Both teams are returning to duty from a week off, and both teams are coming back from disappointing losses the week before the bye.
Many storylines exist for this critical NFC East matchup, the usual stuff like this being one of the longest standing and most famous rivalries in sports, and of course, players returning (or not returning) from injury for both teams.
In this week's roundtable, I posed several questions to some Bleacher Report's finest writers covering the Redskins. Travis Evans, Jen Johnson, Eric Moon, Ian Murphy, Eric Moon, and Mark Steven offered their thoughts and insight into a number of issues facing the Redskins this week and as the season moves forward.
I hope you enjoy this week's Redskins Roundtable, and if you would like to be a part of next week's edition, please contact me and I will add you to the list of participants.
I invite you to leave feedback on the thoughts presented here, please feel free to challenge/support anything you see here.
Returning from the by week, the Redskins are facing a "desperate" Dallas Cowboys team. Both teams are rested, healthy(relatively speaking), and had the opportunity to "self scout" over the bye week.
The topic: What changes, if any, do you expect from the Redskins?
Travis Evans wants Zorn to open it up a bit: I expect to see more pass protection and hope we aren't so damn conservative. The Cowboys are going to air the ball out downfield, and their defense and special teams will get a boost from the returning players.
Jen Johnson wants to see Campbell on the move a bit more: I expect Jim Zorn to experiment with having Jason roll out of the pocket. No one gives Campbell credit for his running ability. Earlier in the season, Jason used his legs quite effectively to keep the chains moving.
Eric Moon sees a weakness and wants to attack it:
Well, I hope Coach Zorn attacks the secondary because that is the team’s weakest link. With Adam (Pacman) Jones still suspended, Terence Newman coming off a sports-hernia injury, the Cowboys will be forced to use the young players in the secondary. The Redskins must protect Jason because I’m sure they will blitz more. Maybe throw a few screen plays in there to freeze the line backers a bit.
Ian Murphy completely agrees with Eric:
On offense, I expect the Redskins to come out and throw at least 45 times this week. Dallas' Pacman-free secondary is going to be severely tested by Zorn's Portis-less offense.

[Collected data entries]

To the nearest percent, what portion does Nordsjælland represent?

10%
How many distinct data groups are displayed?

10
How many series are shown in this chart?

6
==
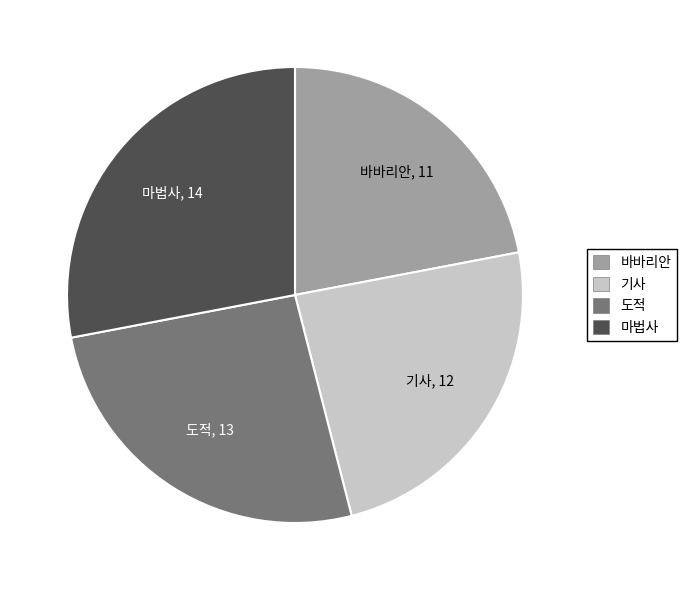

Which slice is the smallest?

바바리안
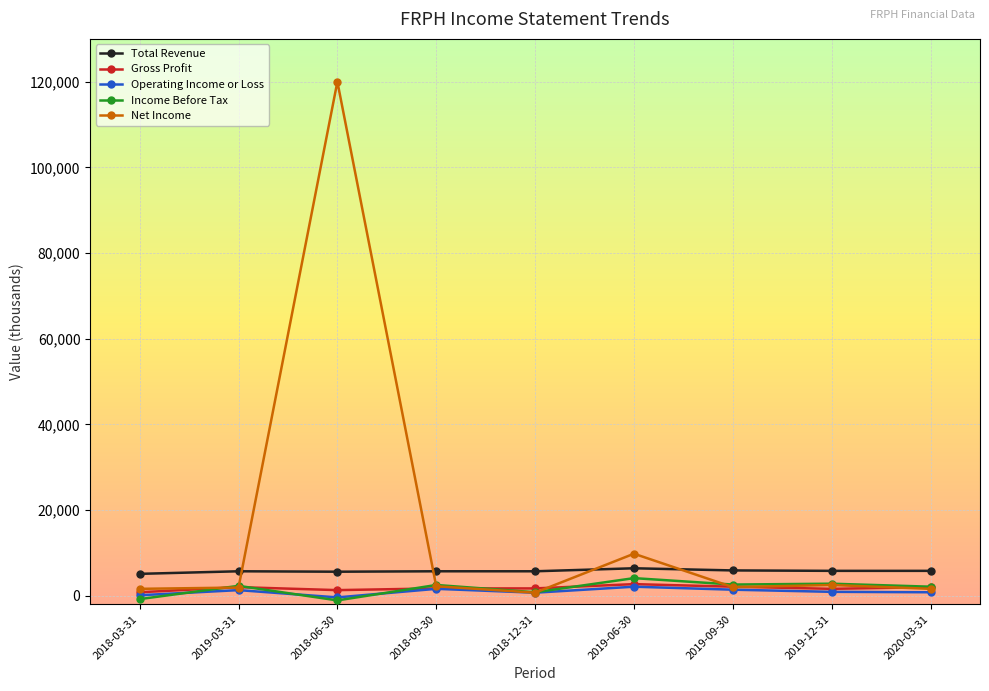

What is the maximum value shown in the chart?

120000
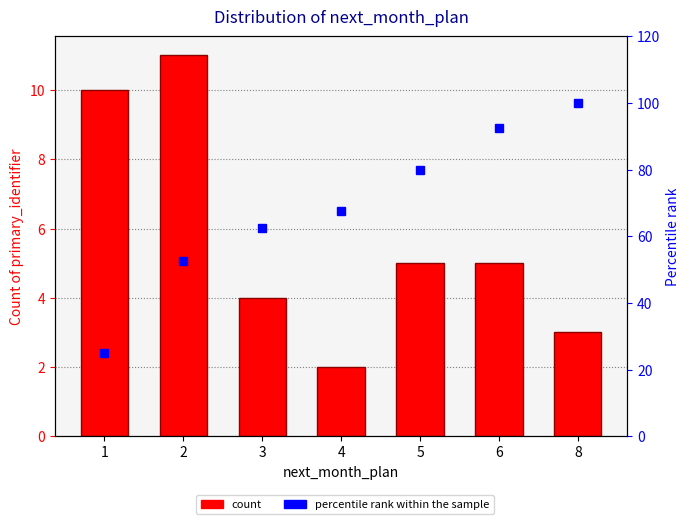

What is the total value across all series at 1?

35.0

» **Exercise 1**
Reproduce the passage of the Redskins roundtable starting at "Many storylines exist" and ending at "list of participants.".
» **Exercise 2**
Locate every line in the entries that contains the string "shown" and copy each of those lines.
The text and the entries were drawn from separate sources.

» **Written response 1**
Many storylines exist for this critical NFC East matchup, the usual stuff like this being one of the longest standing and most famous rivalries in sports, and of course, players returning (or not returning) from injury for both teams.
In this week's roundtable, I posed several questions to some Bleacher Report's finest writers covering the Redskins. Travis Evans, Jen Johnson, Eric Moon, Ian Murphy, Eric Moon, and Mark Steven offered their thoughts and insight into a number of issues facing the Redskins this week and as the season moves forward.
I hope you enjoy this week's Redskins Roundtable, and if you would like to be a part of next week's edition, please contact me and I will add you to the list of participants.

» **Written response 2**
How many series are shown in this chart?
What is the maximum value shown in the chart?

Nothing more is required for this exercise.